In 2017, Anschutz’s foundation gave $63.7 million to charities in the form of 900 donations ranging from $1,000 to $2 million to about 800 different groups, mostly in Colorado and Oklahoma. He came under fire at the beginning of 2018 when it was revealed $770,000 in donations were made to at least seven groups that have been accused by gay rights organizations of making anti-LGBTQ statements in the past. That includes $200,000 pledge in 2016 to Focus on the Family, which is considered anti-LGBTQ because of its opposition to protections against discrimination, and and $50,000 to Dare to Share, a ministry run by anti-gay pastor Greg Stier.

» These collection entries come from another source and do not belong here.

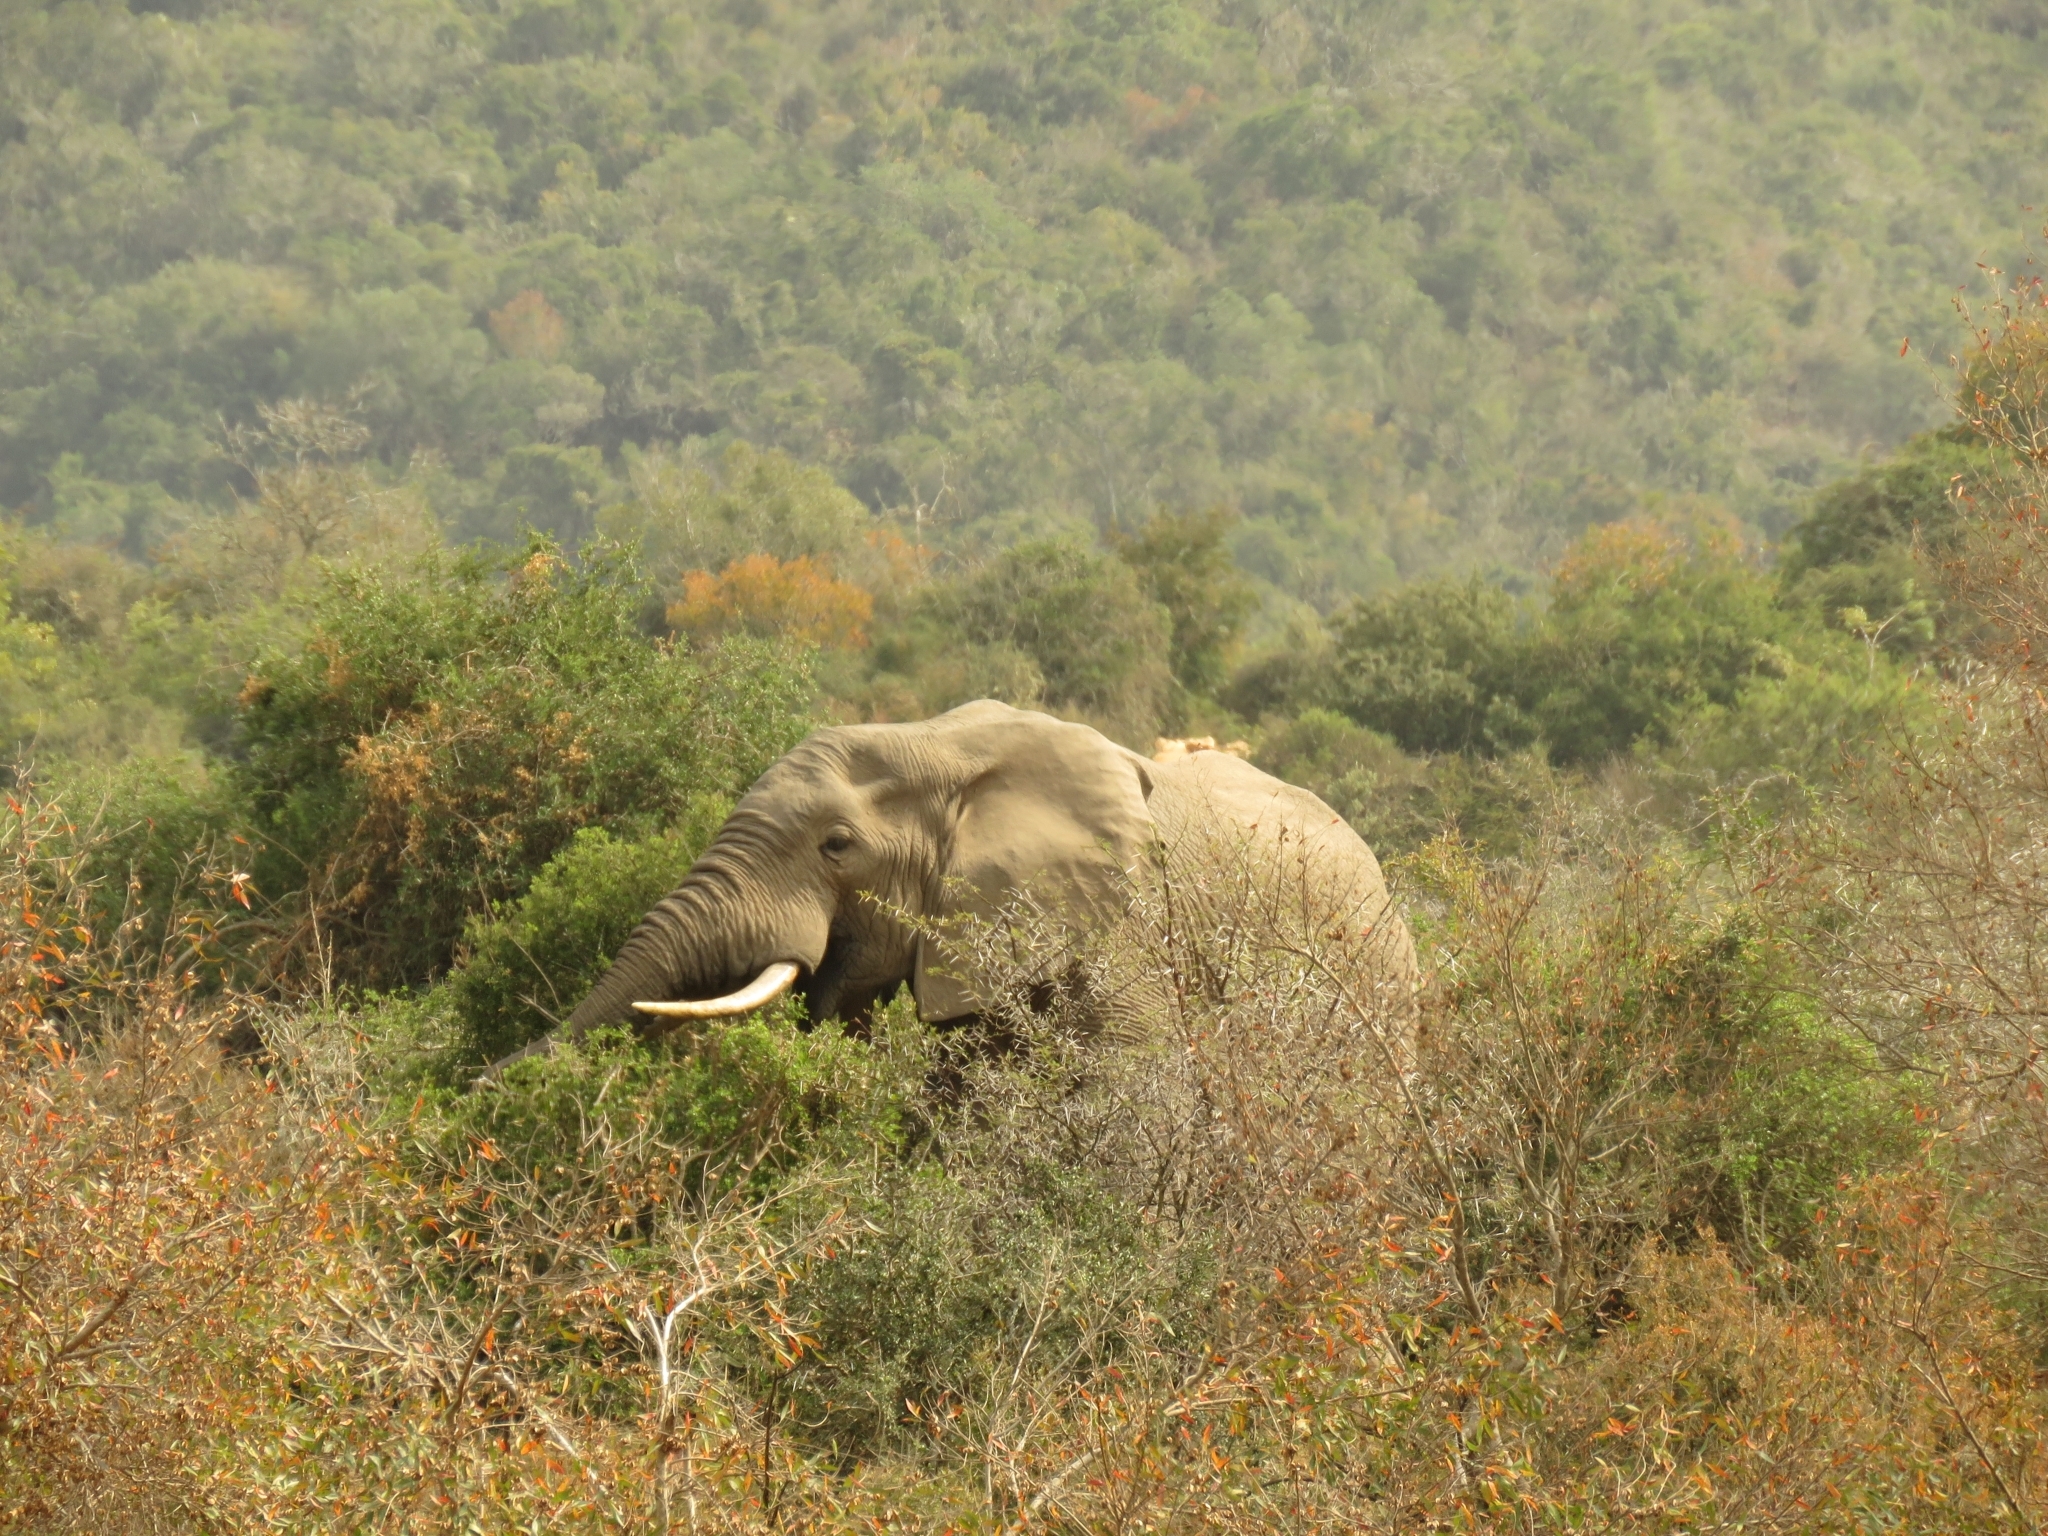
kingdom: Animalia
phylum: Chordata
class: Mammalia
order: Proboscidea
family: Elephantidae
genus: Loxodonta
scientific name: Loxodonta africana
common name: African elephant
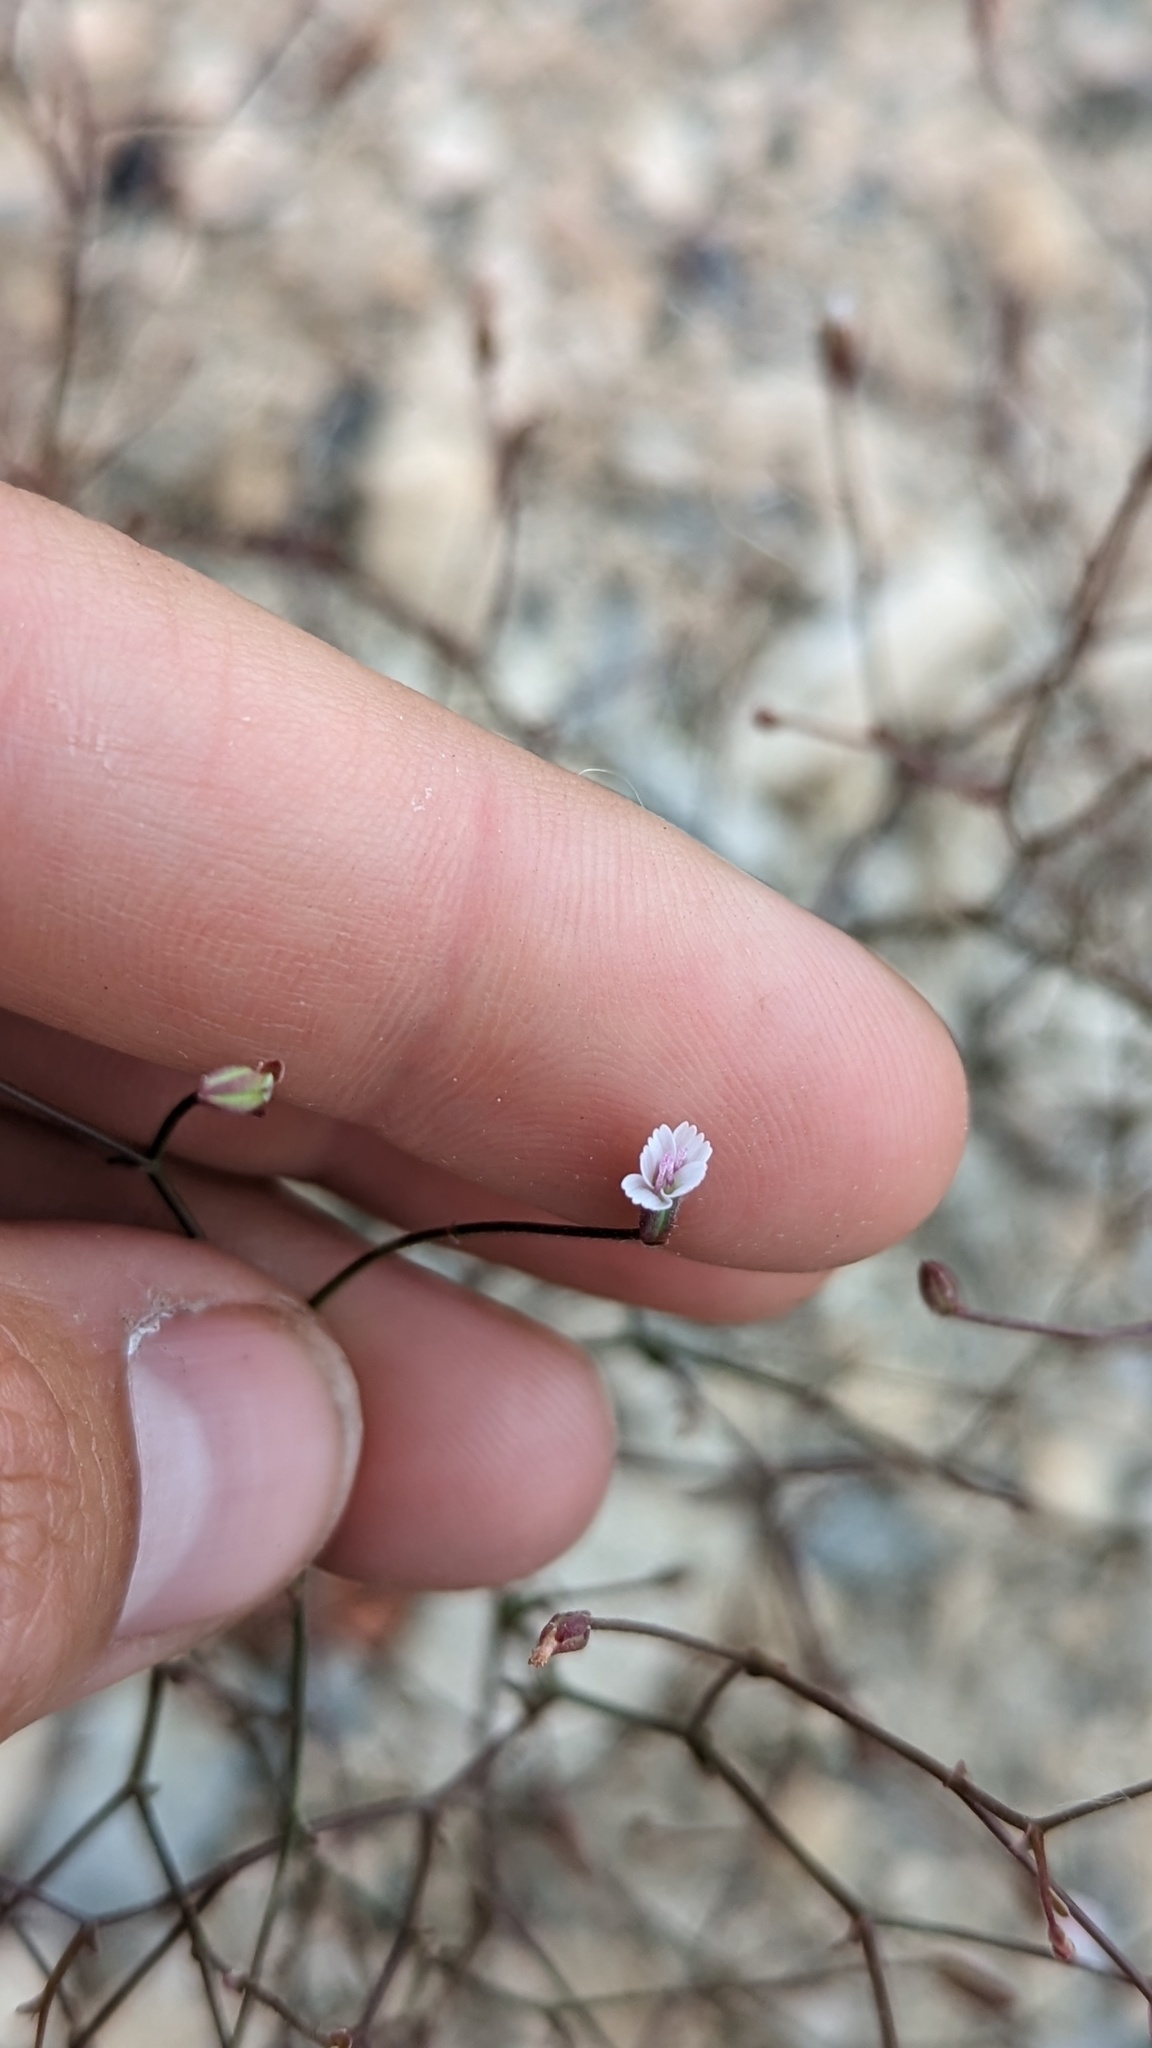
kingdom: Plantae
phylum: Tracheophyta
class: Magnoliopsida
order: Asterales
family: Asteraceae
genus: Lygodesmia
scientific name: Lygodesmia exigua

Anschutz was also widely criticized in 2017, days after the Coachella lineup was announced, when it was revealed he had contributed to three anti-LGBTQ groups between 2010 and 2013 -- $110,000 for the Alliance Defending Freedom, $50,000 to the National Christian Foundation and $30,000 to the Family Research Council. He said at the time that accusations that he was homophobic were "fake news" and "garbage," declaring "I unequivocally support the rights of all people without regard to sexual orientation."
In making the donation to the Elton John Foundation, Anschutz is trying to change the narrative and reinforce that he does not harbor anti-LGBT sentiments. AEG is promoting John’s three-year Farewell Yellow Brick Road retirement tour which begins later this year.
"The donation by Phil to (the foundation) is in keeping with the special connection and consistently supportive, collaborative relationship I have developed with AEG for more than a decade. We will put his donation to work to ensure that vulnerable groups are not left behind in the fight against HIV/AIDS," said John in a statement provided to Billboard. "This funding will help our programs provide life-saving work for LGBT communities around the world, starting with the LGBT Fund in Sub-Saharan Africa."
The Elton John AIDS Foundation is a $10 million public-private partnership with the U.S. Government’s President’s Emergency Plan for AIDS Relief initiative that "tackles the stigma, discrimination and violence that prevents LGBT people in Sub-Saharan Africa from accessing the health and HIV services they need,” according to a release from the foundation. "To date, the Fund has already helped nearly 23,000 people in 20 countries, most of which criminalize same-sex relations."